NCR suffers an outage on its Aloha POS platform after being hit by a ransomware attack claimed by the BlackCat/ALPHV gang.
NCR is an American software and technology consulting company that provides digital banking solutions, point of sale system and payment processing solutions for restaurants, businesses and retailers.
One of their products, the Aloha POS platform used in hospitality services, suffered an outage since Wednesday with customers unable to use the system.
After days of silence, NCR revealed today that the outage was caused by a ransomware attack on the data centers used to power their Aloha POS platform.
“As a valued customer of NCR Corporation, we are providing you with additional information on a single data center outage that affects a limited number of ancillary Aloha applications for a subset of our hotel customers,” reads a statement. email sent to Aloha POS customers.
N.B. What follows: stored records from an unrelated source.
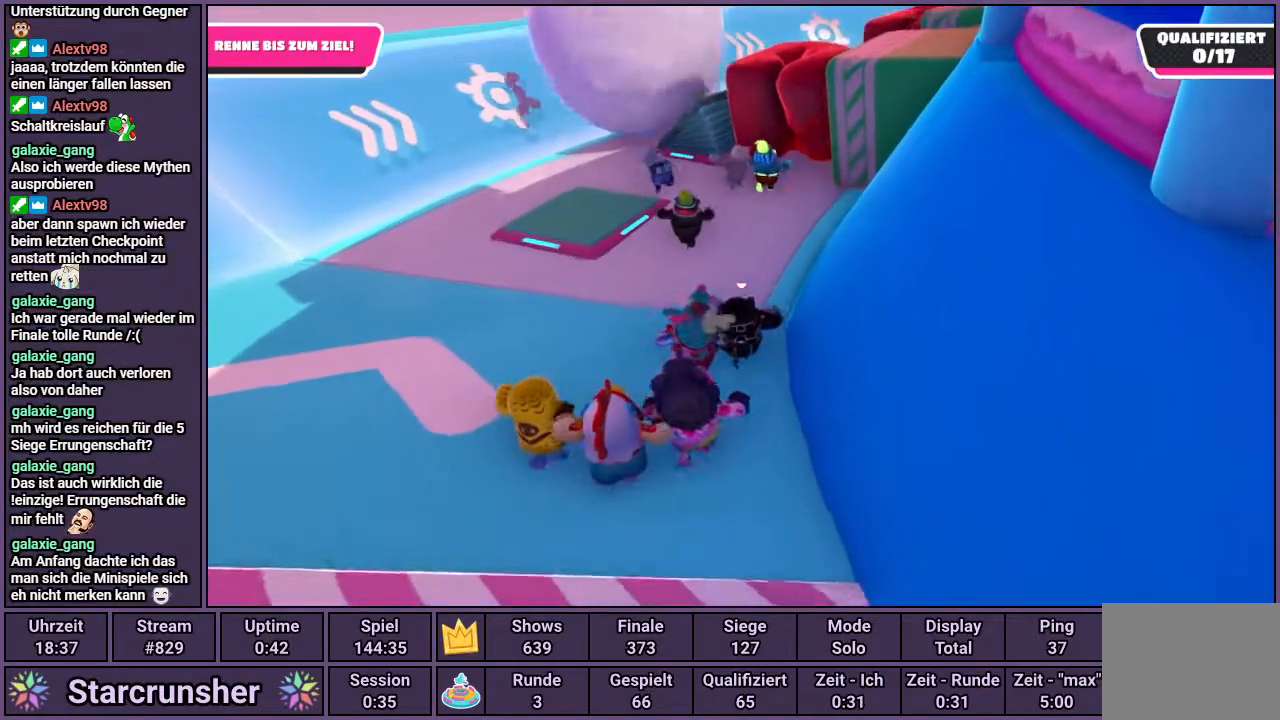
{"buttons": [], "left_stick": "up", "right_stick": "center", "events": []}
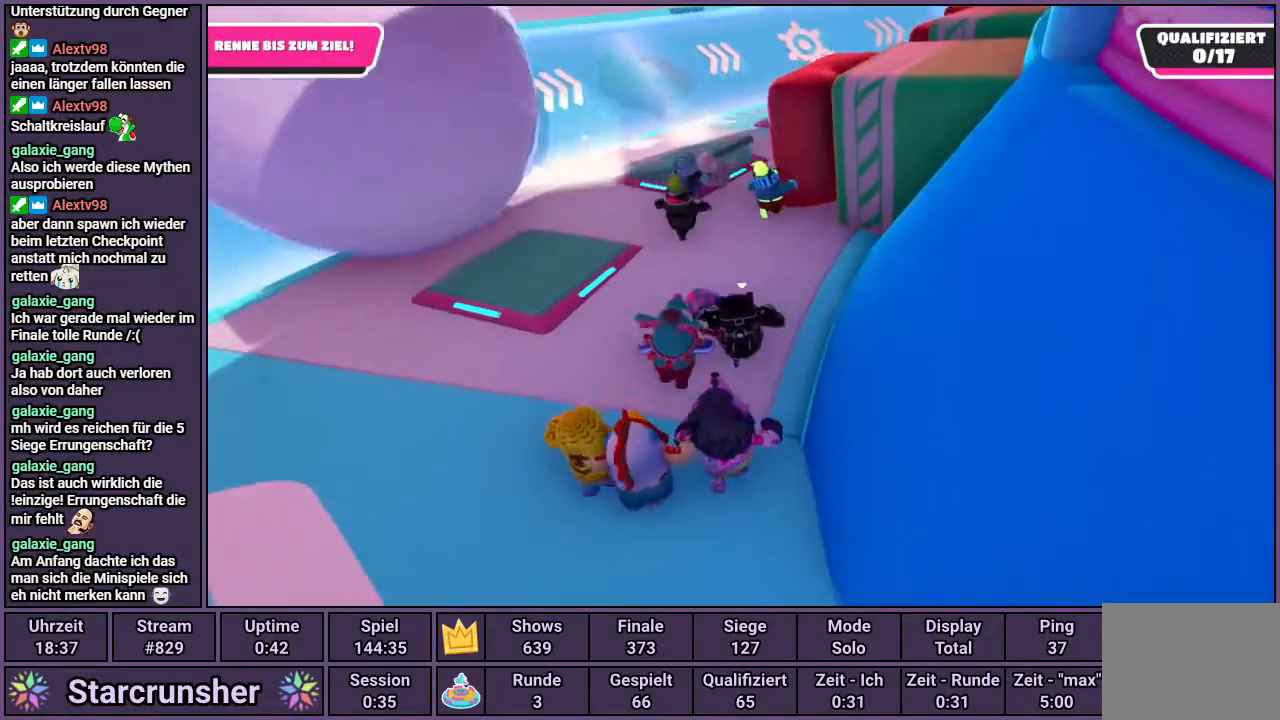
{"buttons": [], "left_stick": "up-left", "right_stick": "right", "events": [[483, "left_stick", "up-left"], [483, "right_stick", "right"]]}
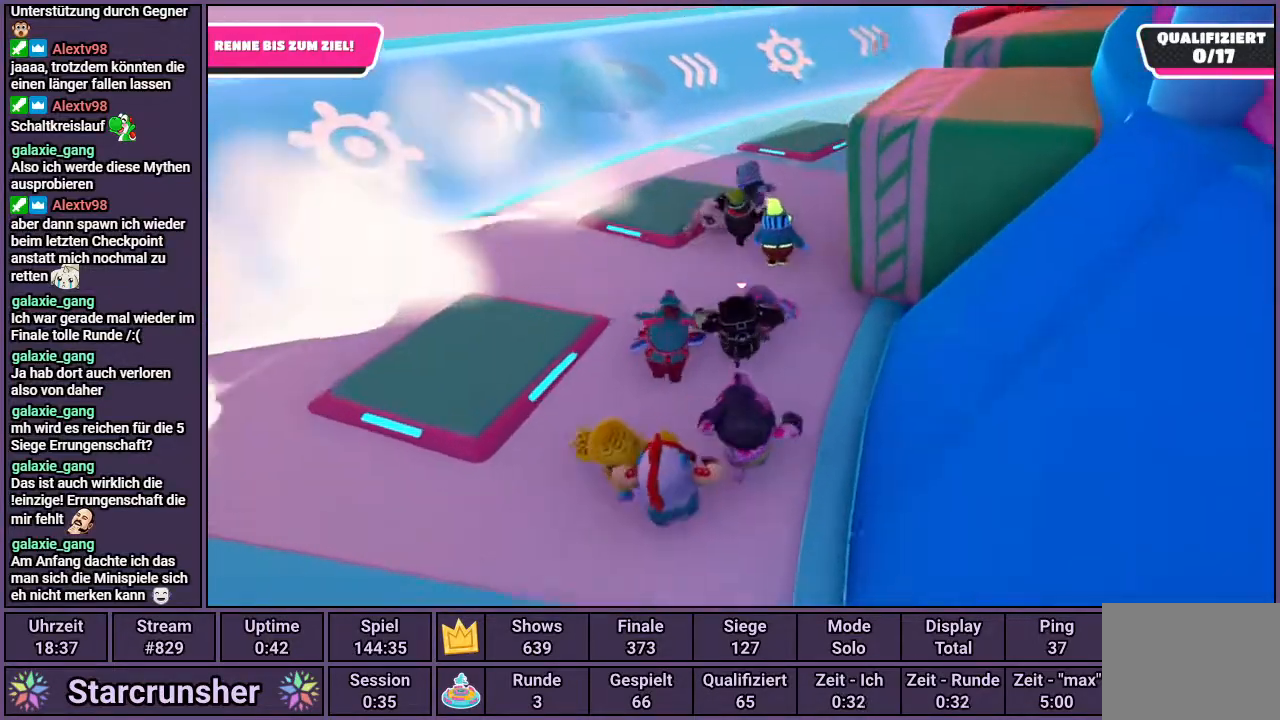
{"buttons": [], "left_stick": "up-left", "right_stick": "center", "events": [[83, "right_stick", "center"], [250, "right_stick", "right"], [500, "right_stick", "center"]]}
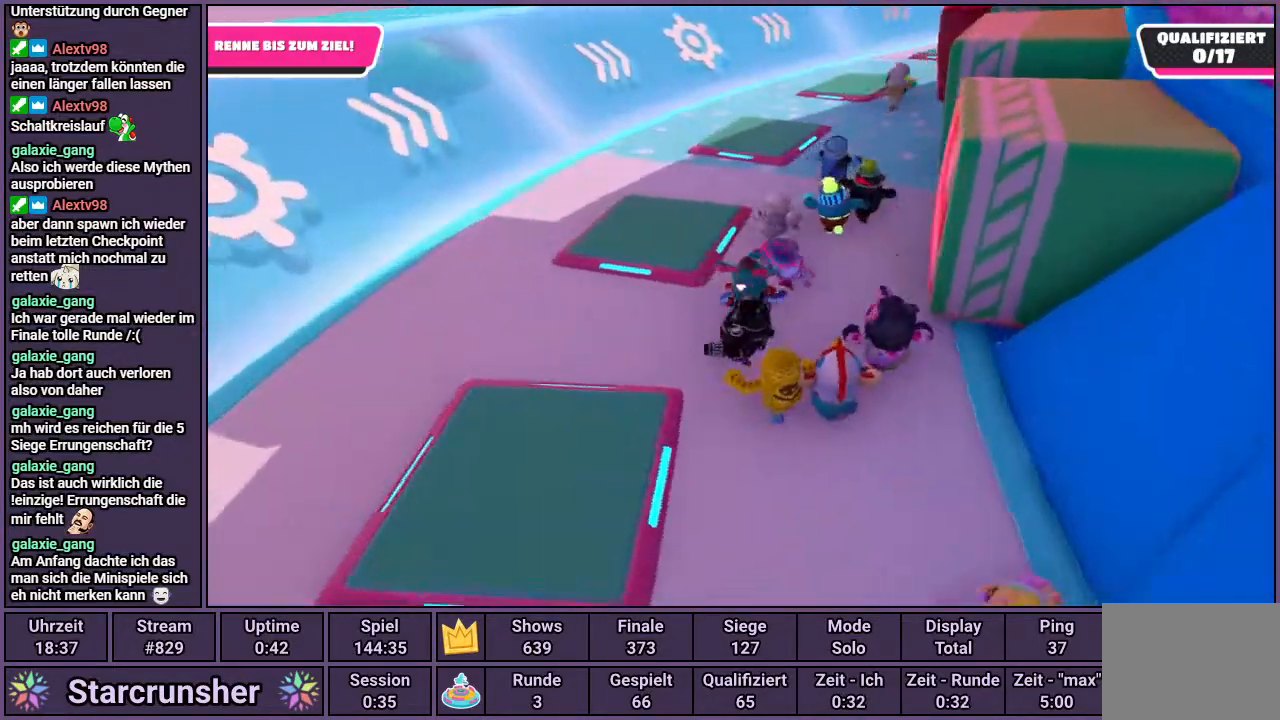
{"buttons": [], "left_stick": "up", "right_stick": "center", "events": [[267, "left_stick", "up"]]}
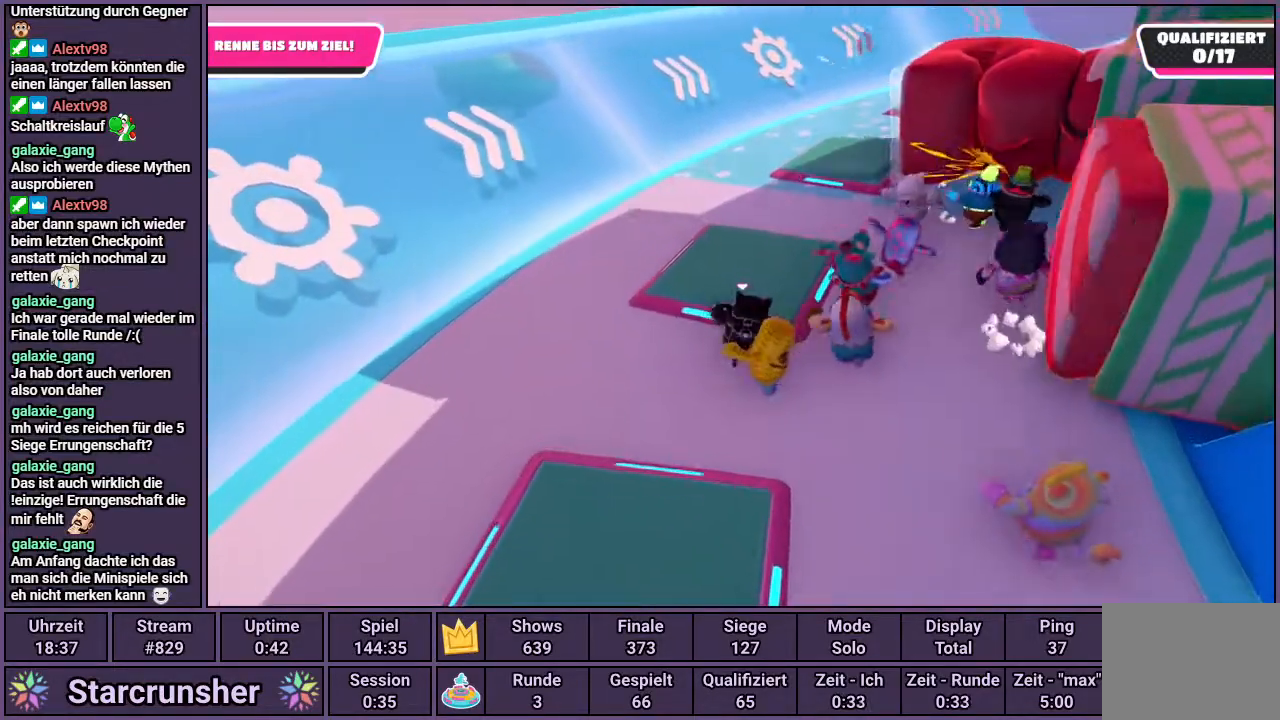
{"buttons": ["SQUARE"], "left_stick": "up-right", "right_stick": "center", "events": [[67, "CROSS", "down"], [283, "CROSS", "up"], [400, "SQUARE", "down"], [450, "left_stick", "up-right"]]}
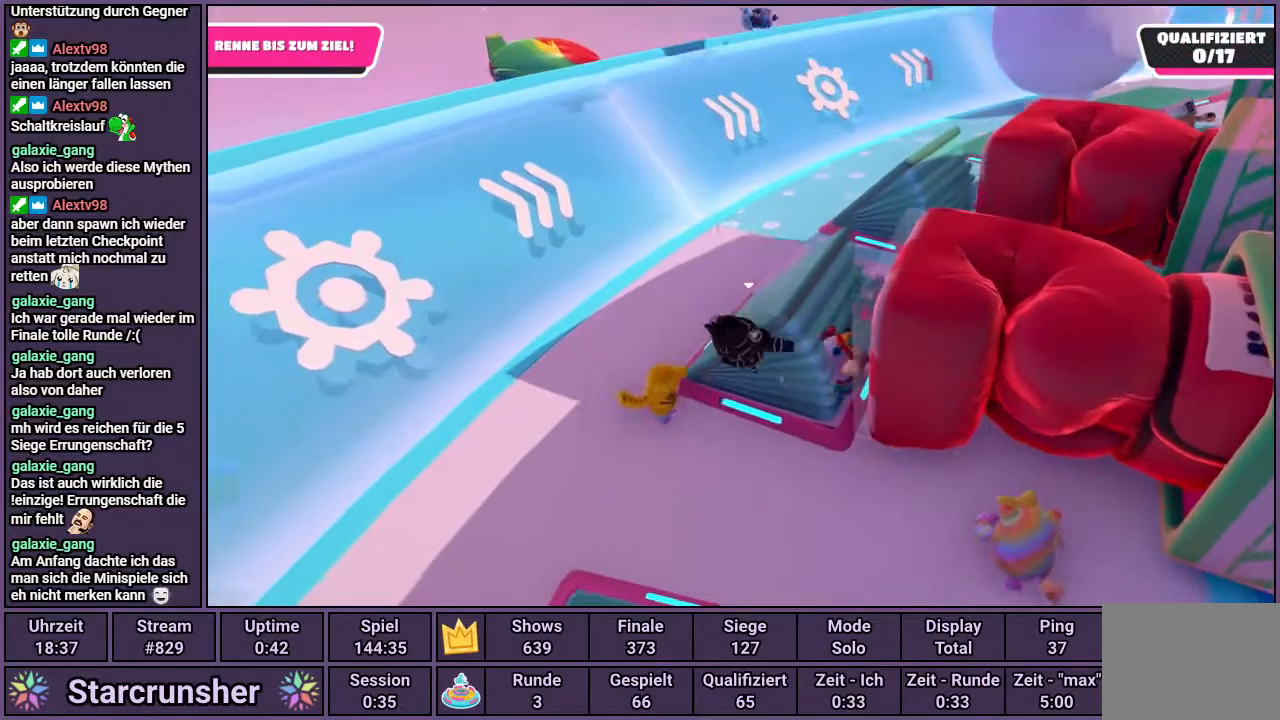
{"buttons": [], "left_stick": "right", "right_stick": "center", "events": [[17, "SQUARE", "up"], [150, "left_stick", "up"], [483, "left_stick", "right"]]}
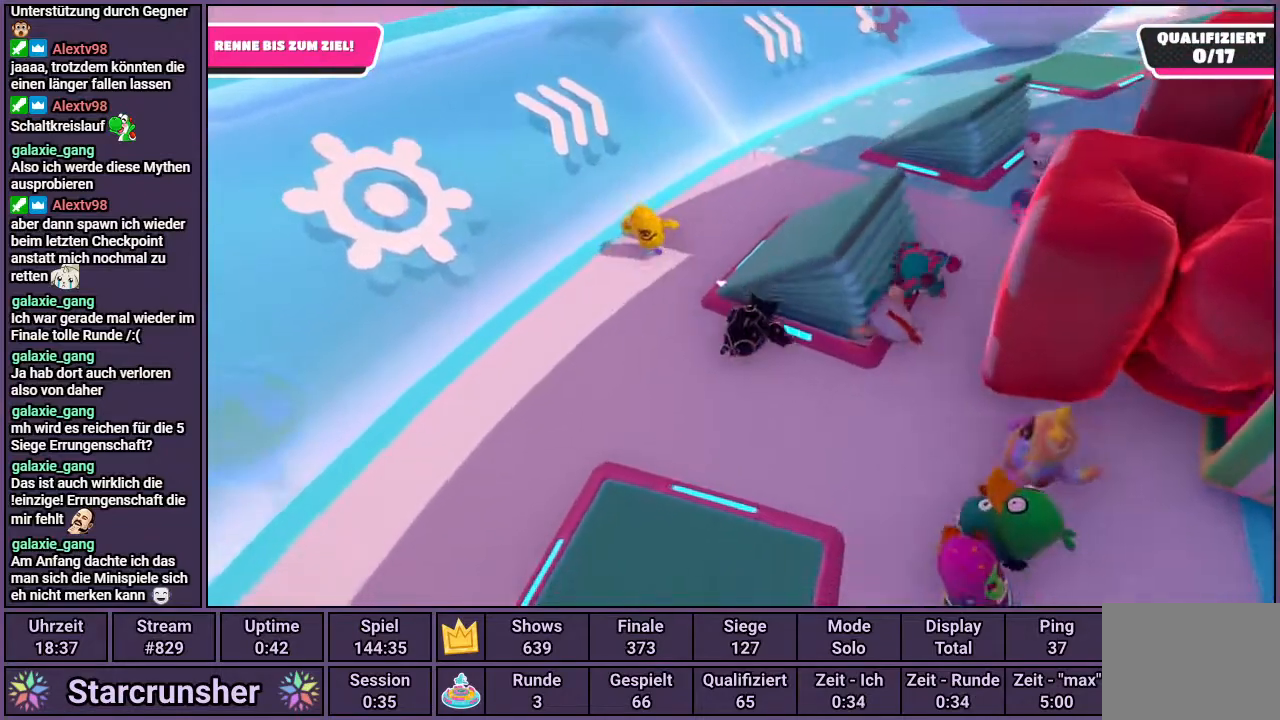
{"buttons": [], "left_stick": "up-right", "right_stick": "center", "events": [[33, "left_stick", "down-right"], [200, "right_stick", "right"], [317, "right_stick", "center"], [500, "left_stick", "up-right"]]}
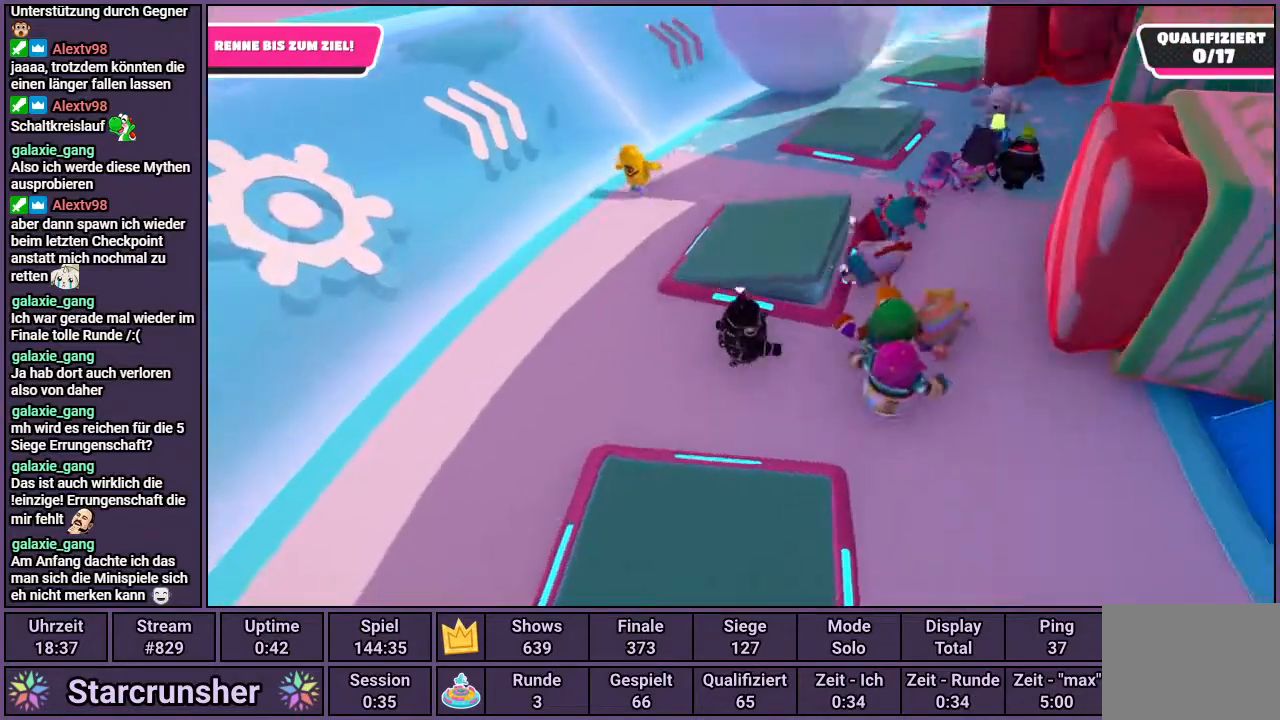
{"buttons": [], "left_stick": "up", "right_stick": "center", "events": [[300, "left_stick", "up"]]}
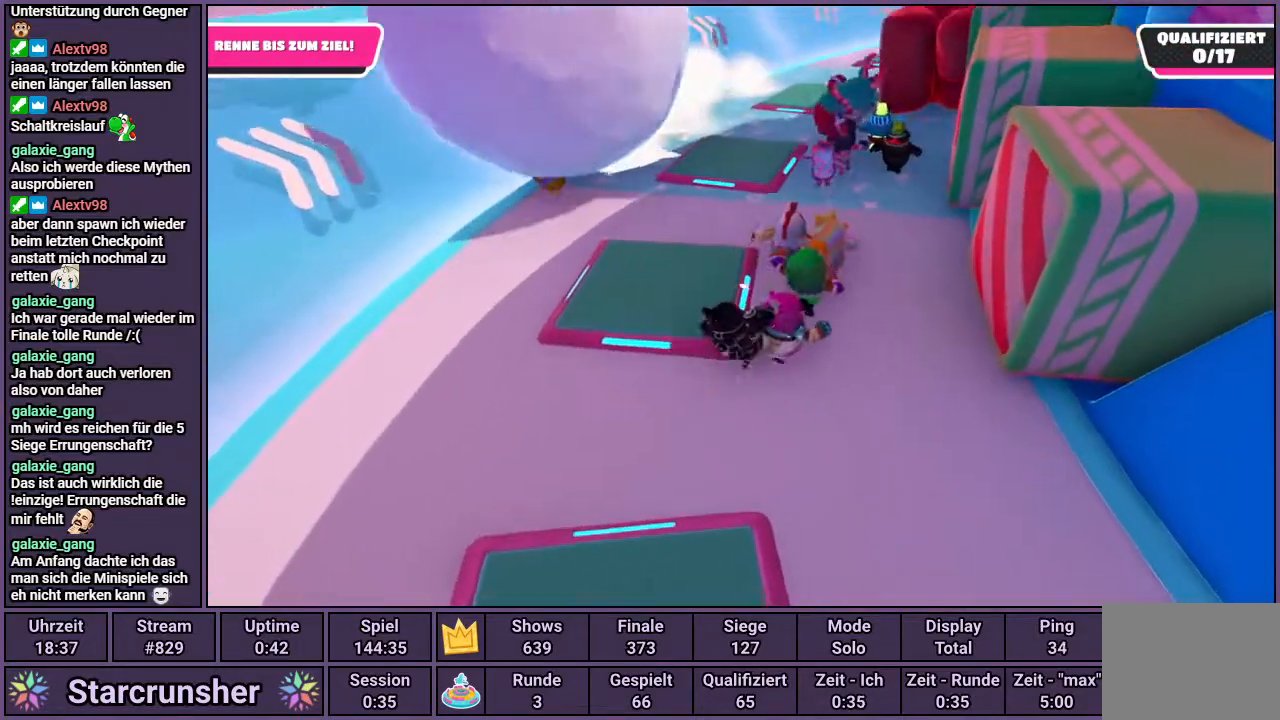
{"buttons": [], "left_stick": "up", "right_stick": "center", "events": []}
“On April 13, we confirmed that the outage was the result of a ransomware incident.”
“Immediately upon learning of this development, we began contacting customers, engaging third-party cybersecurity experts and launching an investigation.”
“Law enforcement has also been notified.”
In a statement to BleepingComputer, NCR said the outage affects a subset of its hotel Aloha POS customers and only a “limited number of supporting Aloha applications.”
However, Aloha POS customers shared on Reddit that the outage caused significant issues in their business operations.
“Restaurant manager here, small franchise stuck in the Stone Age with about 100 employees. We’re doing the old pen and paper right now and sending it to head office. The whole situation is a huge headache,” said one customer posted on Reddit AlohaPOS.
Other users are concerned about payroll in time for their employees, with various customers recommending that data be manually extracted from data files until the outage is over.
“We have a clear path to recovery and we are executing it. We are working around the clock to restore full service for our customers,” NCR told BleepingComputer. “Additionally, we are providing our customers with dedicated assistance and workarounds to support their operations as we work towards a full recovery.”
Do you have any information about this ransomware attack or another? If you would like to share the information, you can contact us securely on Signal at +1 (646) 961-3731, by email at firstname.lastname@example.org, or by using our advice form.
BlackCat claims NCR attack
While NCR did not share which ransomware operation was behind its attack, cybersecurity researcher Dominic Alivieri spotted an ephemeral post on the BlackCat/ALPHV ransomware gang’s data leak site where the threat actors claimed responsibility.
This post also included a snippet of the negotiation conversation between an alleged NCR representative and the ransomware gang.
According to his chat, the ransomware gang told NCR that they did not steal any data stored on the servers during the attack.
However, the threat actors claimed to have stolen NCR’s customer credentials and said they would be released if a ransom was not paid.
“We take a lot of credentials from your customers’ networks used to log in to Insight, Pulse, etc. We’ll give you that list after you pay,” the threat actors told NCR.
BlackCat has since removed the NCR post from its data leak site, presumably hoping the company would be willing to negotiate a ransom.
The BlackCat ransomware gang launched its operation in November 2021 with a highly sophisticated cipher that allowed a wide range of attack customization.
The ransomware gang was given the name BlackCat because of an image of a black cat on its data leak site. However, threat actors call themselves ALPHV internally when discussing their operation on hacking forums and during negotiations.
Since its launch, the ransomware operation has become one of the most prominent ransomware today, responsible for hundreds of attacks worldwide, with ransom demands ranging from $35,000 to over $10 million. of dollars.